- [WORK INSTRUCTIONS]
Starting with the line containing "2025 [Effectiveness of" and going on through the line containing "2024 [Methods for", return the lines of the data below exactly, and only those.

- [DATA TO EXAMINE]
┌──

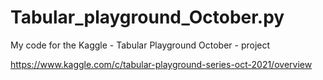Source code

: # Tabular_playground_October.py
My code for the Kaggle - Tabular Playground October - project 

https://www.kaggle.com/c/tabular-playground-series-oct-2021/overview
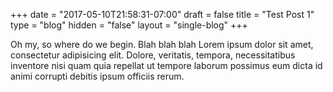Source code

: +++
date = "2017-05-10T21:58:31-07:00"
draft = false
title = "Test Post 1"
type  = "blog"
hidden = "false"
layout = "single-blog"
+++

Oh my, so where do we begin. Blah blah blah Lorem ipsum dolor sit amet, consectetur adipisicing elit. Dolore, veritatis, tempora, necessitatibus inventore nisi quam quia repellat ut tempore laborum possimus eum dicta id animi corrupti debitis ipsum officiis rerum.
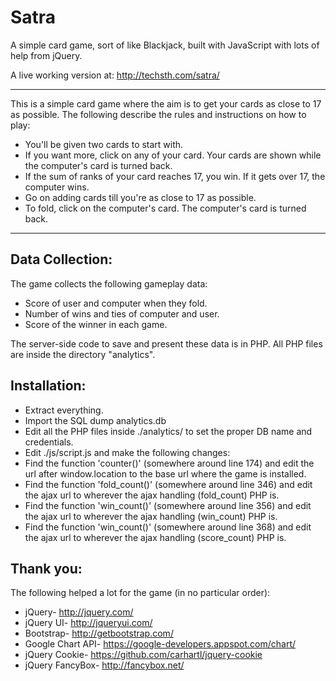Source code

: Satra
=========

A simple card game, sort of like Blackjack, built with JavaScript with lots of help from jQuery.

A live working version at: http://techsth.com/satra/

--------------
This is a simple card game where the aim is to get your cards as close to 17 as possible. The following describe the rules and instructions on how to play:
			
			
- You'll be given two cards to start with.
- If you want more, click on any of your card. Your cards are shown while the computer's card is turned back.
- If the sum of ranks of your card reaches 17, you win. If it gets over 17, the computer wins.
- Go on adding cards till you're as close to 17 as possible.
- To fold, click on the computer's card. The computer's card is turned back.

--------------

Data Collection:
----------------
The game collects the following gameplay data:
- Score of user and computer when they fold.
- Number of wins and ties of computer and user.
- Score of the winner in each game.

The server-side code to save and present these data is in PHP. All PHP files are inside the directory "analytics".

Installation:
-------------
* Extract everything.
* Import the SQL dump analytics.db
* Edit all the PHP files inside ./analytics/ to set the proper DB name and credentials.
* Edit ./js/script.js and make the following changes:
 * Find the function 'counter()' (somewhere around line 174) and edit the url after window.location to the base url where the game is installed.
 * Find the function 'fold_count()' (somewhere around line 346) and edit the ajax url to wherever the ajax handling (fold_count) PHP is.
 * Find the function 'win_count()' (somewhere around line 356) and edit the ajax url to wherever the ajax handling (win_count) PHP is.
 * Find the function 'win_count()' (somewhere around line 368) and edit the ajax url to wherever the ajax handling (score_count) PHP is.

Thank you:
----------
The following helped a lot for the game (in no particular order):
* jQuery- http://jquery.com/
* jQuery UI- http://jqueryui.com/
* Bootstrap- http://getbootstrap.com/
* Google Chart API- https://google-developers.appspot.com/chart/
* jQuery Cookie- https://github.com/carhartl/jquery-cookie
* jQuery FancyBox- http://fancybox.net/

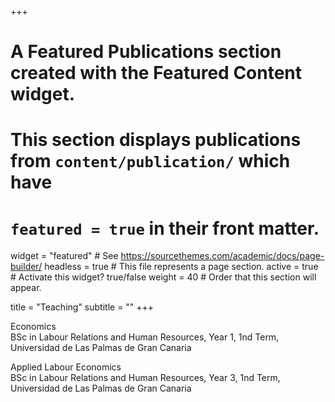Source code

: +++
# A Featured Publications section created with the Featured Content widget.
# This section displays publications from `content/publication/` which have
# `featured = true` in their front matter.

widget = "featured"  # See https://sourcethemes.com/academic/docs/page-builder/
headless = true  # This file represents a page section.
active = true  # Activate this widget? true/false
weight = 40  # Order that this section will appear.

title = "Teaching"
subtitle = ""
+++

Economics <br/>
BSc in Labour Relations and Human Resources, Year 1, 1nd Term, <br/>
Universidad de Las Palmas de Gran Canaria

Applied Labour Economics <br/>
BSc in Labour Relations and Human Resources, Year 3, 1nd Term, <br/>
Universidad de Las Palmas de Gran Canaria
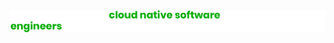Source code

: [![Lab Digital is hiring cloud native software engineers that love open source](https://raw.githubusercontent.com/labd/.github/main/profile/labd-cloud-native-software-engineer.png)](https://careers.labdigital.nl)
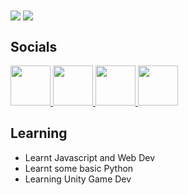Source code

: <img align="center" src="https://github-readme-stats.vercel.app/api?username=seen-idc&theme=github_dark&show_icons=true"/>
<img align="center" src="https://github-readme-stats.vercel.app/api/top-langs/?username=seen-idc&theme=github_dark&layout=compact"/>



## Socials

<a href="https://www.youtube.com/channel/UCB_DJKfNs24ogACFh3EuzKg">
  <img src="https://www.iconpacks.net/icons/2/free-youtube-logo-icon-2431-thumb.png" width="64" height="64">
</a>
<a href="https://twitch.tv/seen_val">
  <img src="https://discord.com/assets/ca71e0b8818221eea1deebbaf8dc6518.svg" width="64" height="64">
</a>

<a href="https://discord.gg/dBbspZ2CqU">
  <img src="https://discord.com/assets/3437c10597c1526c3dbd98c737c2bcae.svg" width="64" height="64">
</a>

<a href="https://twitter.com/seen_val">
  <img src="https://discord.com/assets/85cf2b49d2a185c98ec8e383ad5a05d6.svg" width="64" height="64">
</a>

## Learning

- Learnt Javascript and Web Dev
- Learnt some basic Python
- Learning Unity Game Dev
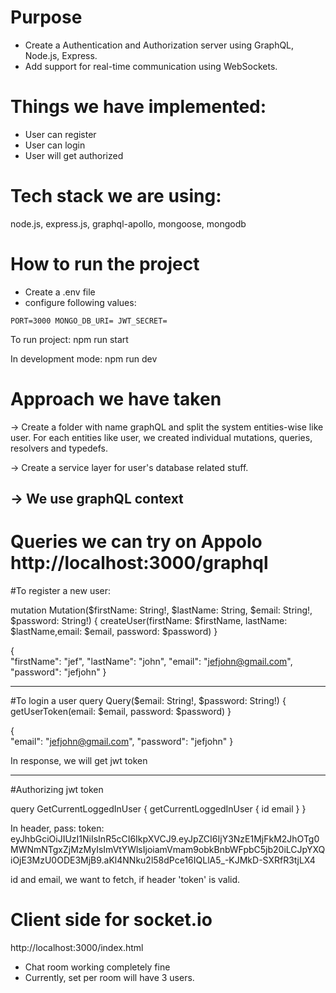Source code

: # Purpose
- Create a Authentication and Authorization server using GraphQL, Node.js, Express.
- Add support for real-time communication using WebSockets.
  

# Things we have implemented:
- User can register
- User can login
- User will get authorized

# Tech stack we are using:
node.js, express.js, graphql-apollo, mongoose, mongodb


# How to run the project
- Create a .env file
- configure following values:

``
PORT=3000
MONGO_DB_URI=
JWT_SECRET=
``

To run project:
    npm run start

In development mode:
    npm run dev


# Approach we have taken

-> Create a folder with name graphQL and  split the system entities-wise like user.
For each entities like user, we created individual mutations, queries, resolvers and typedefs.

-> Create a service layer for user's database related stuff.

-> We use graphQL context 
---------
# Queries we can try on Appolo http://localhost:3000/graphql

#To register a new user:

mutation Mutation($firstName: String!, $lastName: String, $email: String!, $password: String!) {
  createUser(firstName: $firstName, lastName: $lastName,email: $email, password: $password)
}

{  
  "firstName": "jef",
  "lastName": "john",
  "email": "jefjohn@gmail.com",
  "password": "jefjohn"
}

---
#To login a user
query Query($email: String!, $password: String!) {
  getUserToken(email: $email, password: $password)
}

{  
  "email": "jefjohn@gmail.com",
  "password": "jefjohn"
}

In response, we will get jwt token

-----
#Authorizing jwt token 

query GetCurrentLoggedInUser {
  getCurrentLoggedInUser {
    id
    email
  }
}

In header, pass:
token: eyJhbGciOiJIUzI1NiIsInR5cCI6IkpXVCJ9.eyJpZCI6IjY3NzE1MjFkM2JhOTg0MWNmNTgxZjMzMyIsImVtYWlsIjoiamVmam9obkBnbWFpbC5jb20iLCJpYXQiOjE3MzU0ODE3MjB9.aKl4NNku2l58dPce16IQLlA5_-KJMkD-SXRfR3tjLX4

id and email, we want to fetch, if header 'token' is valid.


# Client side for socket.io
http://localhost:3000/index.html

- Chat room working completely fine
- Currently, set per room will have 3 users.


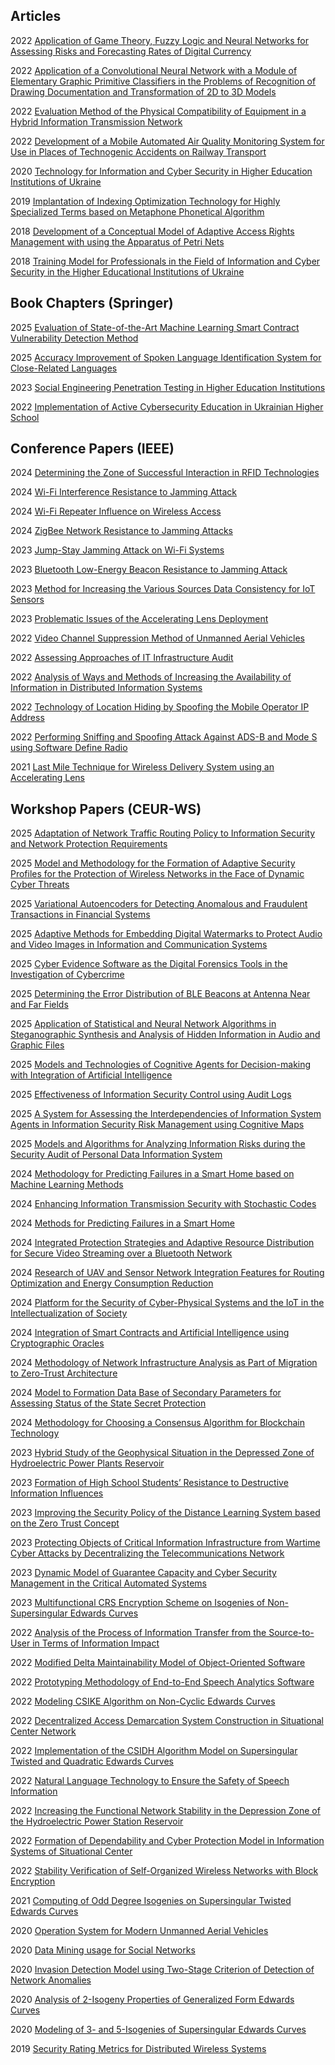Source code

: ## Articles

2022 [Application of Game Theory, Fuzzy Logic and Neural Networks for Assessing Risks and Forecasting Rates of Digital Currency](Application-of-Game-Theory-Fuzzy-Logic-and-Neural-Networks-for-Assessing-Risks-and-Forecasting-Rates-of-Digital-Currency.md)

2022 [Application of a Convolutional Neural Network with a Module of Elementary Graphic Primitive Classifiers in the Problems of Recognition of Drawing Documentation and Transformation of 2D to 3D Models](Application-of-a-Convolutional-Neural-Network-with-a-Module-of-Elementary-Graphic-Primitive-Classifiers.md)

2022 [Evaluation Method of the Physical Compatibility of Equipment in a Hybrid Information Transmission Network](Evaluation-Method-of-the-Physical-Compatibility-of-Equipment-in-a-Hybrid-Information-Transmission-Network.md)

2022 [Development of a Mobile Automated Air Quality Monitoring System for Use in Places of Technogenic Accidents on Railway Transport](Development-of-a-Mobile-Automated-Air-Quality-Monitoring-System.md)

2020 [Technology for Information and Cyber Security in Higher Education Institutions of Ukraine](Technology-for-Information-and-Cyber-Security-in-Higher-Education-Institutions-of-Ukraine.md)

2019 [Implantation of Indexing Optimization Technology for Highly Specialized Terms based on Metaphone Phonetical Algorithm](Implantation-of-Indexing-Optimization-Technology-for-Highly-Specialized-Terms-based-on-Metaphone-Phonetical-Algorithm.md)

2018 [Development of a Conceptual Model of Adaptive Access Rights Management with using the Apparatus of Petri Nets](Development-of-a-Conceptual-Model-of-Adaptive-Access-Rights-Management.md)

2018 [Training Model for Professionals in the Field of Information and Cyber Security in the Higher Educational Institutions of Ukraine](Training-Model-for-Professionals-in-the-Field-of-Information-and-Cyber-Security.md)

## Book Chapters (Springer)

2025 [Evaluation of State-of-the-Art Machine Learning Smart Contract Vulnerability Detection Method](Evaluation-of-State-of-the-Art-Machine-Learning-Smart-Contract-Vulnerability-Detection-Method.md)

2025 [Accuracy Improvement of Spoken Language Identification System for Close-Related Languages](Accuracy-Improvement-of-Spoken-Language-Identification-System-for-Close-Related-Languages.md)

2023 [Social Engineering Penetration Testing in Higher Education Institutions](Social-Engineering-Penetration-Testing-in-Higher-Education-Institutions.md)

2022 [Implementation of Active Cybersecurity Education in Ukrainian Higher School](Implementation-of-Active-Cybersecurity-Education-in-Ukrainian-Higher-School.md)

## Conference Papers (IEEE)

2024 [Determining the Zone of Successful Interaction in RFID Technologies](Determining-the-Zone-of-Successful-Interaction-in-RFID-Technologies.md)

2024 [Wi-Fi Interference Resistance to Jamming Attack](Wi-Fi-Interference-Resistance-to-Jamming-Attack.md)

2024 [Wi-Fi Repeater Influence on Wireless Access](Wi-Fi-Repeater-Influence-on-Wireless-Access.md)

2024 [ZigBee Network Resistance to Jamming Attacks](ZigBee-Network-Resistance-to-Jamming-Attacks.md)

2023 [Jump-Stay Jamming Attack on Wi-Fi Systems](Jump-Stay-Jamming-Attack-on-Wi-Fi-Systems.md)

2023 [Bluetooth Low-Energy Beacon Resistance to Jamming Attack](Bluetooth-Low-Energy-Beacon-Resistance-to-Jamming-Attack.md)

2023 [Method for Increasing the Various Sources Data Consistency for IoT Sensors](Method-for-Increasing-the-Various-Sources-Data-Consistency-for-IoT-Sensors.md)

2023 [Problematic Issues of the Accelerating Lens Deployment](Problematic-Issues-of-the-Accelerating-Lens-Deployment.md)

2022 [Video Channel Suppression Method of Unmanned Aerial Vehicles](Video-Channel-Suppression-Method-of-Unmanned-Aerial-Vehicles.md)

2022 [Assessing Approaches of IT Infrastructure Audit](Assessing-Approaches-of-IT-Infrastructure-Audit.md)

2022 [Analysis of Ways and Methods of Increasing the Availability of Information in Distributed Information Systems](Analysis-of-Ways-and-Methods-of-Increasing-the-Availability-of-Information-in-Distributed-Information-Systems.md)

2022 [Technology of Location Hiding by Spoofing the Mobile Operator IP Address](Technology-of-Location-Hiding-by-Spoofing-the-Mobile-Operator-IP-Address.md)

2022 [Performing Sniffing and Spoofing Attack Against ADS-B and Mode S using Software Define Radio](Performing-Sniffing-and-Spoofing-Attack-Against-ADS-B-and-Mode-S-using-Software-Define-Radio.md)

2021 [Last Mile Technique for Wireless Delivery System using an Accelerating Lens](Last-Mile-Technique-for-Wireless-Delivery-System-using-an-Accelerating-Lens.md)

## Workshop Papers (CEUR-WS)

2025 [Adaptation of Network Traffic Routing Policy to Information Security and Network Protection Requirements](Adaptation-of-Network-Traffic-Routing-Policy-to-Information-Security-and-Network-Protection-Requirements.md)

2025 [Model and Methodology for the Formation of Adaptive Security Profiles for the Protection of Wireless Networks in the Face of Dynamic Cyber Threats](Model-and-Methodology-for-the-Formation-of-Adaptive-Security-Profiles-for-the-Protection-of-Wireless-Networks.md)

2025 [Variational Autoencoders for Detecting Anomalous and Fraudulent Transactions in Financial Systems](Variational-Autoencoders-for-Detecting-Anomalous-and-Fraudulent-Transactions-in-Financial-Systems.md)

2025 [Adaptive Methods for Embedding Digital Watermarks to Protect Audio and Video Images in Information and Communication Systems](Adaptive-Methods-for-Embedding-Digital-Watermarks-to-Protect-Audio-and-Video-Images.md)

2025 [Cyber Evidence Software as the Digital Forensics Tools in the Investigation of Cybercrime](Cyber-Evidence-Software-as-the-Digital-Forensics-Tools-in-the-Investigation-of-Cybercrime.md)

2025 [Determining the Error Distribution of BLE Beacons at Antenna Near and Far Fields](Determining-the-Error-Distribution-of-BLE-Beacons-at-Antenna-Near-and-Far-Fields.md)

2025 [Application of Statistical and Neural Network Algorithms in Steganographic Synthesis and Analysis of Hidden Information in Audio and Graphic Files](Application-of-Statistical-and-Neural-Network-Algorithms-in-Steganographic-Synthesis-and-Analysis.md)

2025 [Models and Technologies of Cognitive Agents for Decision-making with Integration of Artificial Intelligence](Models-and-Technologies-of-Cognitive-Agents-for-Decision-making-with-Integration-of-Artificial-Intelligence.md)

2025 [Effectiveness of Information Security Control using Audit Logs](Effectiveness-of-Information-Security-Control-using-Audit-Logs.md)

2025 [A System for Assessing the Interdependencies of Information System Agents in Information Security Risk Management using Cognitive Maps](A-System-for-Assessing-the-Interdependencies-of-Information-System-Agents-in-Information-Security-Risk-Management.md)

2025 [Models and Algorithms for Analyzing Information Risks during the Security Audit of Personal Data Information System](Models-and-Algorithms-for-Analyzing-Information-Risks-during-the-Security-Audit-of-Personal-Data-Information-System.md)

2024 [Methodology for Predicting Failures in a Smart Home based on Machine Learning Methods](Methodology-for-Predicting-Failures-in-a-Smart-Home-based-on-Machine-Learning-Methods)

2024 [Enhancing Information Transmission Security with Stochastic Codes](Enhancing-Information-Transmission-Security-with-Stochastic-Codes.md)

2024 [Methods for Predicting Failures in a Smart Home](Methods-for-Predicting-Failures-in-a-Smart-Home.md)

2024 [Integrated Protection Strategies and Adaptive Resource Distribution for Secure Video Streaming over a Bluetooth Network](Integrated-Protection-Strategies-and-Adaptive-Resource-Distribution-for-Secure-Video-Streaming-over-a-Bluetooth-Network.md)

2024 [Research of UAV and Sensor Network Integration Features for Routing Optimization and Energy Consumption Reduction](Research-of-UAV-and-Sensor-Network-Integration-Features-for-Routing-Optimization-and-Energy-Consumption-Reduction.md)

2024 [Platform for the Security of Cyber-Physical Systems and the IoT in the Intellectualization of Society](Platform-for-the-Security-of-Cyber-Physical-Systems-and-the-IoT-in-the-Intellectualization-of-Society.md)

2024 [Integration of Smart Contracts and Artificial Intelligence using Cryptographic Oracles](Integration-of-Smart-Contracts-and-Artificial-Intelligence-using-Cryptographic-Oracles.md)

2024 [Methodology of Network Infrastructure Analysis as Part of Migration to Zero-Trust Architecture](Methodology-of-Network-Infrastructure-Analysis-as-Part-of-Migration-to-Zero-Trust-Architecture.md)

2024 [Model to Formation Data Base of Secondary Parameters for Assessing Status of the State Secret Protection](Model-to-Formation-Data-Base-of-Secondary-Parameters-for-Assessing-Status-of-the-State-Secret-Protection.md)

2024 [Methodology for Choosing a Consensus Algorithm for Blockchain Technology](Methodology-for-Choosing-a-Consensus-Algorithm-for-Blockchain-Technology.md)

2023 [Hybrid Study of the Geophysical Situation in the Depressed Zone of Hydroelectric Power Plants Reservoir](Hybrid-Study-of-the-Geophysical-Situation-in-the-Depressed-Zone-of-Hydroelectric-Power-Plants-Reservoir.md)

2023 [Formation of High School Students’ Resistance to Destructive Information Influences](Formation-of-High-School-Students-Resistance-to-Destructive-Information-Influences.md)

2023 [Improving the Security Policy of the Distance Learning System based on the Zero Trust Concept](Improving-the-Security-Policy-of-the-Distance-Learning-System-based-on-the-Zero-Trust-Concept.md)

2023 [Protecting Objects of Critical Information Infrastructure from Wartime Cyber Attacks by Decentralizing the Telecommunications Network](Protecting-Objects-of-Critical-Information-Infrastructure-from-Wartime-Cyber-Attacks-by-Decentralizing-the-Telecommunications-Network.md)

2023 [Dynamic Model of Guarantee Capacity and Cyber Security Management in the Critical Automated Systems](Dynamic-Model-of-Guarantee-Capacity-and-Cyber-Security-Management-in-the-Critical-Automated-Systems.md)

2023 [Multifunctional CRS Encryption Scheme on Isogenies of Non-Supersingular Edwards Curves](Multifunctional-CRS-Encryption-Scheme-on-Isogenies-of-Non-Supersingular-Edwards-Curves.md)

2022 [Analysis of the Process of Information Transfer from the Source-to-User in Terms of Information Impact](Analysis-of-the-Process-of-Information-Transfer-from-the-Source-to-User.md)

2022 [Modified Delta Maintainability Model of Object-Oriented Software](Modified-Delta-Maintainability-Model-of-Object-Oriented-Software.md)

2022 [Prototyping Methodology of End-to-End Speech Analytics Software](Prototyping-Methodology-of-End-to-End-Speech-Analytics-Software.md)

2022 [Modeling CSIKE Algorithm on Non-Cyclic Edwards Curves](Modeling-CSIKE-Algorithm-on-Non-Cyclic-Edwards-Curves.md)

2022 [Decentralized Access Demarcation System Construction in Situational Center Network](Decentralized-Access-Demarcation-System-Construction-in-Situational-Center-Network.md)

2022 [Implementation of the CSIDH Algorithm Model on Supersingular Twisted and Quadratic Edwards Curves](Implementation-of-the-CSIDH-Algorithm-Model-on-Supersingular-Twisted-and-Quadratic-Edwards-Curves.md)

2022 [Natural Language Technology to Ensure the Safety of Speech Information](Natural-Language-Technology-to-Ensure-the-Safety-of-Speech-Information.md)

2022 [Increasing the Functional Network Stability in the Depression Zone of the Hydroelectric Power Station Reservoir](Increasing-the-Functional-Network-Stability-in-the-Depression-Zone-of-the-Hydroelectric-Power-Station-Reservoir.md)

2022 [Formation of Dependability and Cyber Protection Model in Information Systems of Situational Center](Formation-of-Dependability-and-Cyber-Protection-Model-in-Information-Systems-of-Situational-Center.md)

2022 [Stability Verification of Self-Organized Wireless Networks with Block Encryption](Stability-Verification-of-Self-Organized-Wireless-Networks-with-Block-Encryption.md)

2021 [Computing of Odd Degree Isogenies on Supersingular Twisted Edwards Curves](Computing-of-Odd-Degree-Isogenies-on-Supersingular-Twisted-Edwards-Curves.md)

2020 [Operation System for Modern Unmanned Aerial Vehicles](Operation-System-for-Modern-Unmanned-Aerial-Vehicles.md)

2020 [Data Mining usage for Social Networks](Data-Mining-usage-for-Social-Networks.md)

2020 [Invasion Detection Model using Two-Stage Criterion of Detection of Network Anomalies](Invasion-Detection-Model-using-Two-Stage-Criterion-of-Detection-of-Network-Anomalies.md)

2020 [Analysis of 2-Isogeny Properties of Generalized Form Edwards Curves](Analysis-of-2-Isogeny-Properties-of-Generalized-Form-Edwards-Curves.md)

2020 [Modeling of 3- and 5-Isogenies of Supersingular Edwards Curves](Modeling-of-3-and-5-Isogenies-of-Supersingular-Edwards-Curves.md)

2019 [Security Rating Metrics for Distributed Wireless Systems](Security-Rating-Metrics-for-Distributed-Wireless-Systems.md)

└──

- [TASK ANSWER]
2025 [Effectiveness of Information Security Control using Audit Logs](Effectiveness-of-Information-Security-Control-using-Audit-Logs.md)

2025 [A System for Assessing the Interdependencies of Information System Agents in Information Security Risk Management using Cognitive Maps](A-System-for-Assessing-the-Interdependencies-of-Information-System-Agents-in-Information-Security-Risk-Management.md)

2025 [Models and Algorithms for Analyzing Information Risks during the Security Audit of Personal Data Information System](Models-and-Algorithms-for-Analyzing-Information-Risks-during-the-Security-Audit-of-Personal-Data-Information-System.md)

2024 [Methodology for Predicting Failures in a Smart Home based on Machine Learning Methods](Methodology-for-Predicting-Failures-in-a-Smart-Home-based-on-Machine-Learning-Methods)

2024 [Enhancing Information Transmission Security with Stochastic Codes](Enhancing-Information-Transmission-Security-with-Stochastic-Codes.md)

2024 [Methods for Predicting Failures in a Smart Home](Methods-for-Predicting-Failures-in-a-Smart-Home.md)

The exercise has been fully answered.